Parco Sibillini, intesa con il CAI per il rilancio della natura

Nuova strategia tra ambiente e turismo per Visso e dintorni

VISSO, 20-02-2026 – Il rilancio del Parco Nazionale dei Monti Sibillini riparte da una collaborazione strutturale tra chi gestisce il territorio e chi ne percorre i sentieri con passione e competenza. L’ingegner Corrado Perugini, nel suo nuovo incarico di commissario straordinario dell’ente, ha dato il via ai lavori operativi che sanciscono l’alleanza con il Club Alpino Italiano (CAI). Durante l’incontro avvenuto ieri mattina a Visso, sono stati definiti i passaggi cruciali per tradurre in azioni concrete il protocollo d’intesa nazionale siglato lo scorso luglio. L’obiettivo è ambizioso: trasformare la straordinaria biodiversità dei Sibillini in un modello di fruizione consapevole, capace di bilanciare la protezione degli ecosistemi con lo sviluppo di un’economia montana virtuosa e moderna, come riporta il comunicato dell’Ufficio Stampa PNMS.

L’elemento centrale di questa intesa è la creazione immediata di una task force congiunta. Questo gruppo di esperti avrà il compito di mappare e razionalizzare la vasta rete della sentieristica, garantendo percorsi sicuri e ben segnalati per gli escursionisti. Parallelamente, verrà condotto un monitoraggio sistematico sullo stato di conservazione dei rifugi e dei ricoveri d’alta quota, elementi vitali per la sicurezza in montagna e per il supporto al turismo outdoor.
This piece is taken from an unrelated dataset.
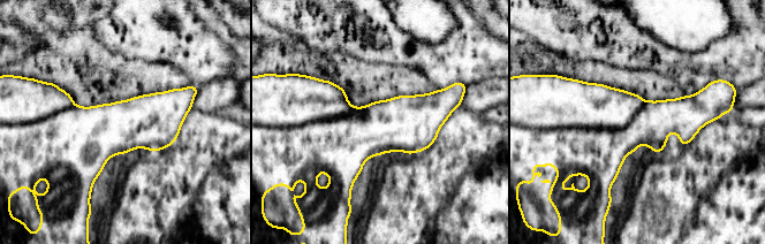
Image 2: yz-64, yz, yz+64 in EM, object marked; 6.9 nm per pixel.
{"act": "view", "view": "em", "slice": "xz", "step": 8, "show": "tint", "at": "same"}

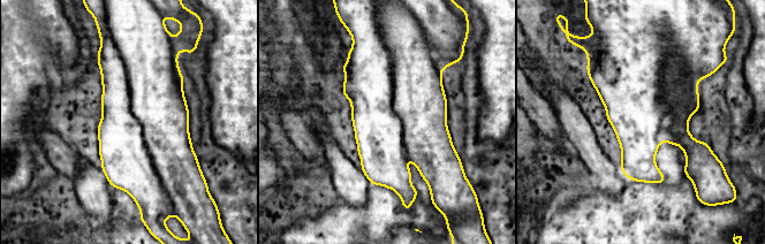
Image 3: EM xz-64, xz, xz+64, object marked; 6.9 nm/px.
{"width_nm": 550, "act": "separate", "pic": 3, "on": [158, 103], "part_leaving": {"pic": 3, "px": [[671, 61], [691, 174]]}, "found": "a second cell is stuck on"}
Per il commissario Perugini, il CAI non è solo un partner tecnico, ma un alleato strategico che apporta una conoscenza capillare del terreno, fondamentale per prendere decisioni che rispettino la morfologia e la fragilità dei versanti montuosi situati tra Umbria e Marche.

Formazione e consapevolezza per il turismo del futuro

Oltre alla manutenzione fisica dei percorsi, il patto tra Parco e CAI punta con decisione sull’educazione delle nuove generazioni e sulla sensibilizzazione dei visitatori. Sono previste numerose attività di formazione dedicate all’alpinismo giovanile e progetti di educazione ambientale volti a far comprendere la delicatezza degli equilibri naturali. In un periodo in cui la montagna vive una riscoperta di massa, diventa imperativo istruire il pubblico sui rischi oggettivi legati alla quota e sull’importanza di un comportamento responsabile. La direttrice del Parco, Maria Laura Talamè, ha ribadito come la frequentazione responsabile sia l’unica via per garantire la sopravvivenza a lungo termine di specie animali e vegetali uniche che popolano queste cime.
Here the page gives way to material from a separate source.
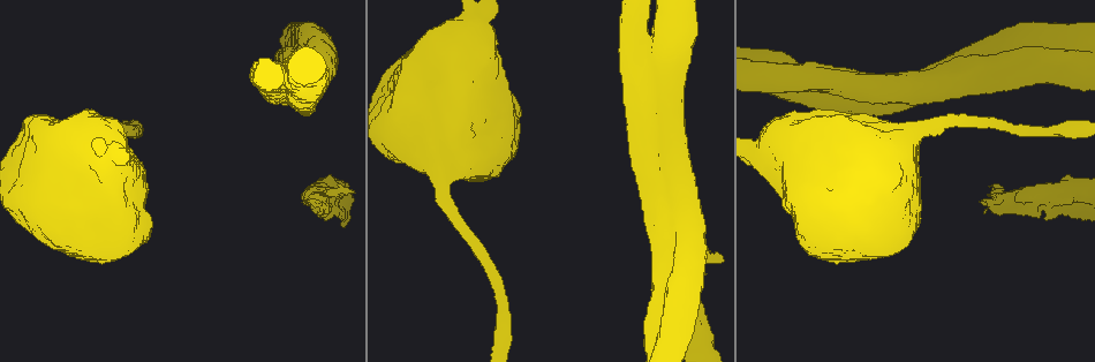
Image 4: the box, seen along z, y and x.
{"why": "thick turns thin", "act": "view", "view": "em", "slice": "planes", "show": "plain", "pic": 4, "at": [1020, 194]}

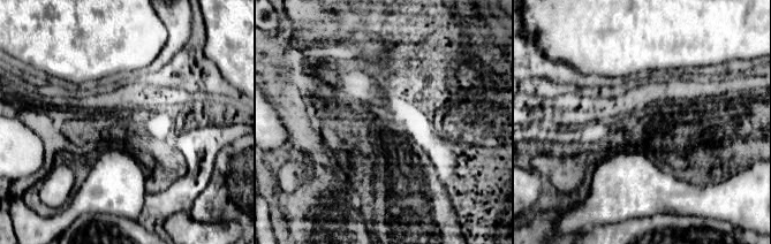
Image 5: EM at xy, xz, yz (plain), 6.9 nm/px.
{"why": "see the neighbours", "act": "view", "view": "em", "slice": "planes", "show": "borders", "at": "same"}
L’intesa non guarda solo alla natura, ma anche alla sopravvivenza socio-economica dei borghi montani. La visione condivisa da Perugini e dai presidenti regionali del CAI, Maria Luisa Spantini e Fabio Duro, riconosce nel turismo lento un potenziale vòlano per le attività locali. Sviluppare un sistema di accoglienza basato sulla qualità e sul rispetto ambientale significa attrarre un target di visitatori che vive la montagna tutto l’anno, destagionalizzando i flussi e creando occupazione stabile. Questo approccio rappresenta un segnale di speranza e ripartenza per un territorio che vuole lasciarsi alle spalle le ferite del passato, puntando su una bellezza autentica e su una gestione istituzionale che sa finalmente fare rete con le associazioni di tutela.